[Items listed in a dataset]
━━━━━━
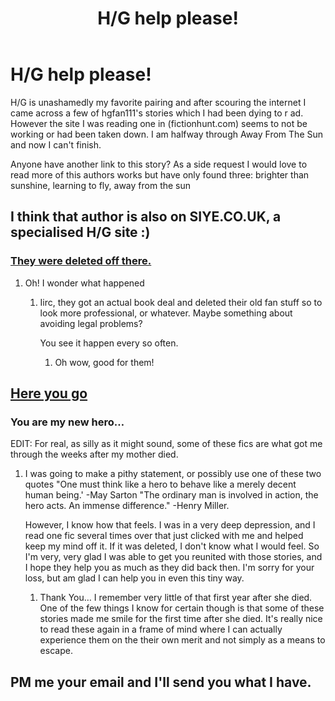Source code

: #+TITLE: H/G help please!

* H/G help please!
:PROPERTIES:
:Author: liverbuzzz
:Score: 1
:DateUnix: 1499260513.0
:DateShort: 2017-Jul-05
:FlairText: Request
:END:
H/G is unashamedly my favorite pairing and after scouring the internet I came across a few of hgfan111's stories which I had been dying to r ad. However the site I was reading one in (fictionhunt.com) seems to not be working or had been taken down. I am halfway through Away From The Sun and now I can't finish.

Anyone have another link to this story? As a side request I would love to read more of this authors works but have only found three: brighter than sunshine, learning to fly, away from the sun


** I think that author is also on SIYE.CO.UK, a specialised H/G site :)
:PROPERTIES:
:Author: FloreatCastellum
:Score: 3
:DateUnix: 1499261196.0
:DateShort: 2017-Jul-05
:END:

*** [[http://www.siye.co.uk/viewuser.php?uid=10714][They were deleted off there.]]
:PROPERTIES:
:Author: BobVosh
:Score: 1
:DateUnix: 1499321490.0
:DateShort: 2017-Jul-06
:END:

**** Oh! I wonder what happened
:PROPERTIES:
:Author: FloreatCastellum
:Score: 1
:DateUnix: 1499323850.0
:DateShort: 2017-Jul-06
:END:

***** Iirc, they got an actual book deal and deleted their old fan stuff so to look more professional, or whatever. Maybe something about avoiding legal problems?

You see it happen every so often.
:PROPERTIES:
:Author: BobVosh
:Score: 2
:DateUnix: 1499324329.0
:DateShort: 2017-Jul-06
:END:

****** Oh wow, good for them!
:PROPERTIES:
:Author: FloreatCastellum
:Score: 1
:DateUnix: 1499336576.0
:DateShort: 2017-Jul-06
:END:


** [[https://drive.google.com/drive/folders/0BwfE6l6RtZAsVTBydGk2R3NIVU0][Here you go]]
:PROPERTIES:
:Author: BobVosh
:Score: 2
:DateUnix: 1499321206.0
:DateShort: 2017-Jul-06
:END:

*** You are my new hero...

EDIT: For real, as silly as it might sound, some of these fics are what got me through the weeks after my mother died.
:PROPERTIES:
:Author: A_Dozen_Lemmings
:Score: 3
:DateUnix: 1499324687.0
:DateShort: 2017-Jul-06
:END:

**** I was going to make a pithy statement, or possibly use one of these two quotes "One must think like a hero to behave like a merely decent human being.' -May Sarton "The ordinary man is involved in action, the hero acts. An immense difference." -Henry Miller.

However, I know how that feels. I was in a very deep depression, and I read one fic several times over that just clicked with me and helped keep my mind off it. If it was deleted, I don't know what I would feel. So I'm very, very glad I was able to get you reunited with those stories, and I hope they help you as much as they did back then. I'm sorry for your loss, but am glad I can help you in even this tiny way.
:PROPERTIES:
:Author: BobVosh
:Score: 2
:DateUnix: 1499326607.0
:DateShort: 2017-Jul-06
:END:

***** Thank You... I remember very little of that first year after she died. One of the few things I know for certain though is that some of these stories made me smile for the first time after she died. It's really nice to read these again in a frame of mind where I can actually experience them on the their own merit and not simply as a means to escape.
:PROPERTIES:
:Author: A_Dozen_Lemmings
:Score: 2
:DateUnix: 1499394756.0
:DateShort: 2017-Jul-07
:END:


** PM me your email and I'll send you what I have.
:PROPERTIES:
:Author: susire
:Score: 1
:DateUnix: 1499271196.0
:DateShort: 2017-Jul-05
:END:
━━━━━━
TASK ITEM> The answer must be every line of the entries that includes the word "mind".

REPLY>
However, I know how that feels. I was in a very deep depression, and I read one fic several times over that just clicked with me and helped keep my mind off it. If it was deleted, I don't know what I would feel. So I'm very, very glad I was able to get you reunited with those stories, and I hope they help you as much as they did back then. I'm sorry for your loss, but am glad I can help you in even this tiny way.
***** Thank You... I remember very little of that first year after she died. One of the few things I know for certain though is that some of these stories made me smile for the first time after she died. It's really nice to read these again in a frame of mind where I can actually experience them on the their own merit and not simply as a means to escape.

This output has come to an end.